Sans vouloir mettre en doute la valeur des conférenciers choisis, je regrette que ne figure pas parmi eux Olivier ROBIN de Lyon qui m’apparaît être l’un des rares à avoir une véritable approche scientifique des problèmes de l’occlusion sans avoir un discours uniquement basé sur une expérience personnelle : « j’ai des patients qui souffraient, j’ai fait ceci et ça a réussi, donc j’applique cette théorie à tous les autres ».

François UNGER

Quel étrange commentaire!
Bien entendu je ne conteste en rien les qualités du conférencier proposé et je confirme qu’il est toujours important de s’entourer de conférenciers sérieux.
Mais pourquoi diable parler de « l’un des rares à avoir une véritable approche scientifique des problèmes de l’occlusion »?
Et pourquoi opposer l’expérience personnelle et l’approche scientifique?

Il ne vous aura pas échappé que la 4° conférence d’ocluso, organisée par des universitaires dont vous ne contesterez pas l’orientation scientifique, est faite dans le cadre « Apprentissage par une situation clinique ». Oui les situations cliniques, leur analyse, permettent de développer une démarche pertinente. C’est bien connu.
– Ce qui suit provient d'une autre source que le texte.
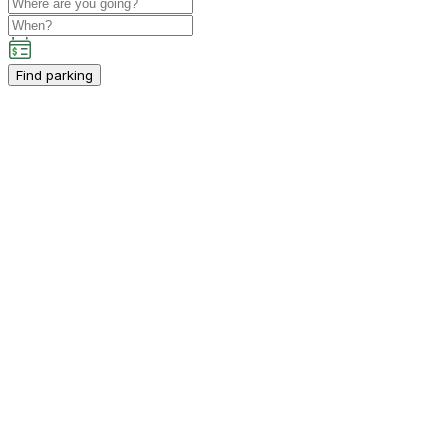
Find parking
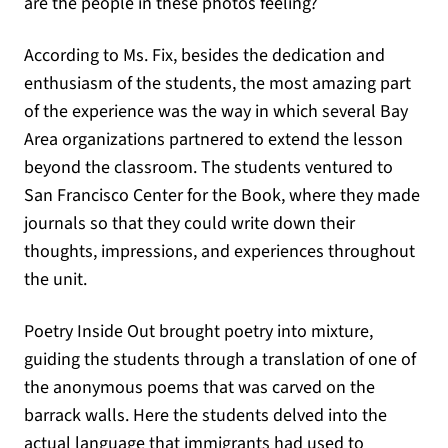
are the people in these photos feeling?
According to Ms. Fix, besides the dedication and
enthusiasm of the students, the most amazing part
of the experience was the way in which several Bay
Area organizations partnered to extend the lesson
beyond the classroom. The students ventured to
San Francisco Center for the Book, where they made
journals so that they could write down their
thoughts, impressions, and experiences throughout
the unit.
Poetry Inside Out brought poetry into mixture,
guiding the students through a translation of one of
the anonymous poems that was carved on the
barrack walls. Here the students delved into the
actual language that immigrants had used to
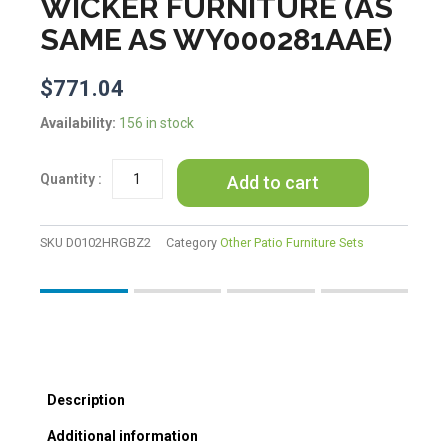
WICKER FURNITURE (AS
SAME AS WY000281AAE)
$
771.04
U_STYLE
Availability:
156 in stock
Outdoor
Patio
Add to cart
Furniture
Set
Daybed
Sunbed
SKU
D0102HRGBZ2
Category
Other Patio Furniture Sets
with
Retractable
Canopy
Conversation
Set
Wicker
Furniture
Description
(As
same
Additional information
as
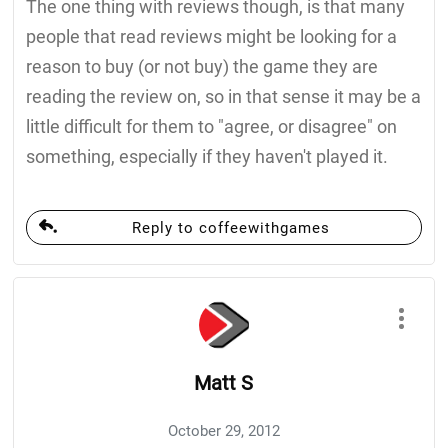
The one thing with reviews though, is that many
people that read reviews might be looking for a
reason to buy (or not buy) the game they are
reading the review on, so in that sense it may be a
little difficult for them to "agree, or disagree" on
something, especially if they haven't played it.
Reply to coffeewithgames
Matt S
October 29, 2012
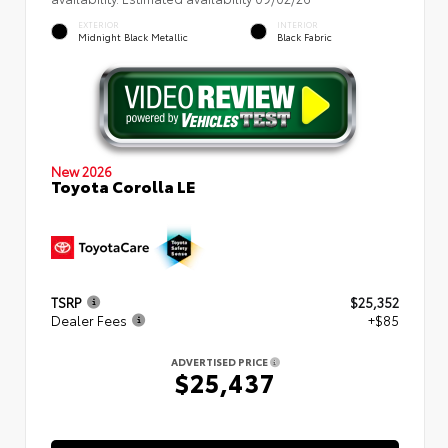
EXTERIOR
INTERIOR
Midnight Black Metallic
Black Fabric
New 2026
Toyota Corolla LE
TSRP
$25,352
Dealer Fees
+$85
ADVERTISED PRICE
$25,437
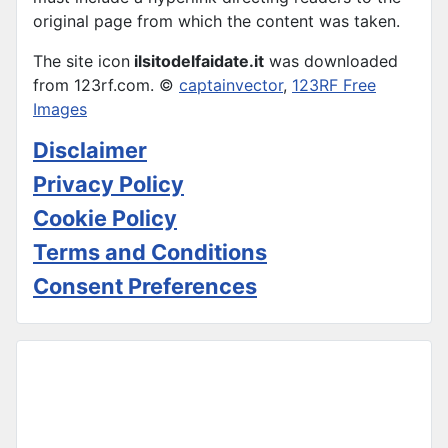
original page from which the content was taken.
The site icon
ilsitodelfaidate.it
was downloaded
from 123rf.com. ©
captainvector
,
123RF Free
Images
Disclaimer
Privacy Policy
Cookie Policy
Terms and Conditions
Consent Preferences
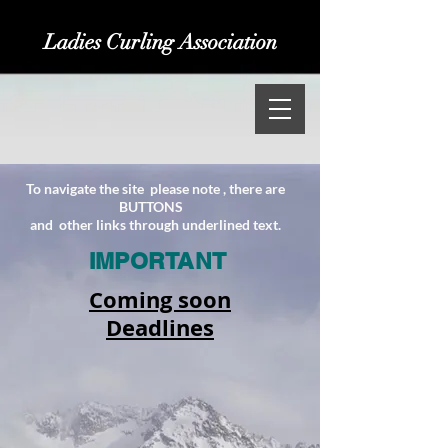
Ladies Curling Association
​To navigate the site please note , there are
BUTTONS
and other links through underlined text.
IMPORTANT
Coming soon
Deadlines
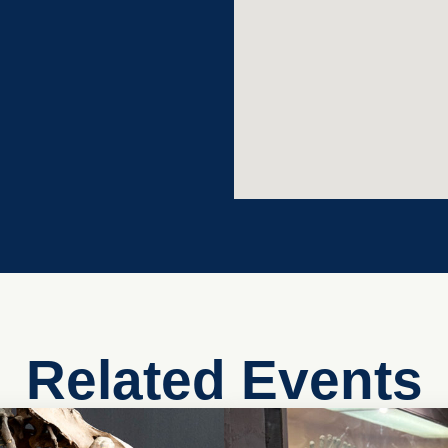
Related Events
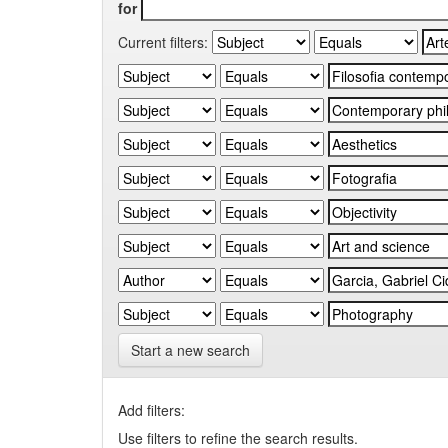
for
Current filters:
Start a new search
Add filters:
Use filters to refine the search results.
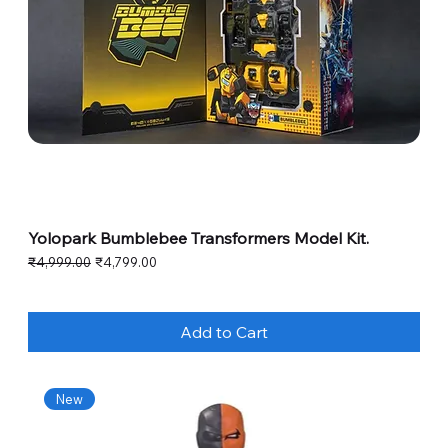
Yolopark Bumblebee Transformers Model Kit.
Regular Price
Sale Price
₹4,999.00
₹4,799.00
Add to Cart
New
Par ailleurs pourquoi affirmer que ceux qui se fondent sur leur expérience personnelle le ferai avec comme objectif: « j’ai des patients qui souffraient, j’ai fait ceci et ça a réussi, donc j’applique cette théorie à tous les autres »? La clinique, ses observations, ses incertitudes et ses hypothèses sont elles sans valeur? Et pourquoi les cliniciens ne chercheraient ils qu’à se faire mousser en valorisant leurs recettes miracles?

Enfin et surtout: vous parlez d’approche scientifique de l’occlusion. Je vous mets au défi de nous proposer une et une seule étude scientifique de l’occlusion. Au sens de scientifique: reproductible par n’importe quel expérimentateur dans les mêmes conditions.
Je le regrette autant que vous, l’occlusion n’est pas une discipline scientifique. Alors oui bien sûr on peut mettre en place des expérimentations, tout faire pour que les matériels et méthodes soient les plus proches possible de conditions scientifiques, et faire des statistiques bien conduites…mais cela ne fait pas pour autant une étude scientifique.

On est en clinique. Et si la connaissance de la bibliographie est un préalable indispensable, cela ne suffit pas.

Les réciteurs de bibliographies sont-ils plus utiles en conférence que les matamores qui prétendent soulager tout le monde?
Cordialement et merci pour votre remarque

fbauer

Je vous remercie de vos précisions qui me confortent dans mon idée de l’occlusion, à savoir que, comme vous l’écrivez : « l’occlusion n’est pas une discipline scientifique. » Alors que doit faire, selon vous, un expert judiciaire confronté à ces problèmes. En effet c’est malheureusement là que l’on se trouve au contact de personnes croyant détenir la vérité scientifique. Il serait bon que votre vision soit plus largement répandue !

François UNGER

Je ne suis pas expert judiciaire et je me garderai bien de donner des conseils sachant par ailleurs les exigences de cette fonction. Mais pour répondre à votre question « que faire vis à vis de personnes qui croient détenir la vérité », je dirai: qu’elles prouvent leur vérité!
Au sens de prouver: reproduire des choses identiques dans des situations identiques, indépendamment de opérateur.
Si ce n’est pas possible il y a tout lieu de penser que la vérité ne soit pas là, même si quelques éléments appellent discussion. Et puis, quand on est sûr de sa vérité, ne faut il pas en assumer les conséquences?
Mais je compatis à votre difficulté car il est très souvent aussi impossible de prouver que c’est une contre vérité.

Alors il reste l’humain et je dois vous dire que les matamores de la certitude, de toutes les certitudes, ces thérapeutes ou conférenciers qui ne doutent de rien, qui jouent en toute bonne conscience avec la santé des autres, pour quelques billets ou quelques miettes de notoriété, je trouve qu’on en fait pas assez pour limiter leurs actions.

Mais je reconnais que l’occluso est un domaine particulèrement difficile pour établir un champ consensuel. Même la HAS n’y est pas parvenue pour les simples orthèses!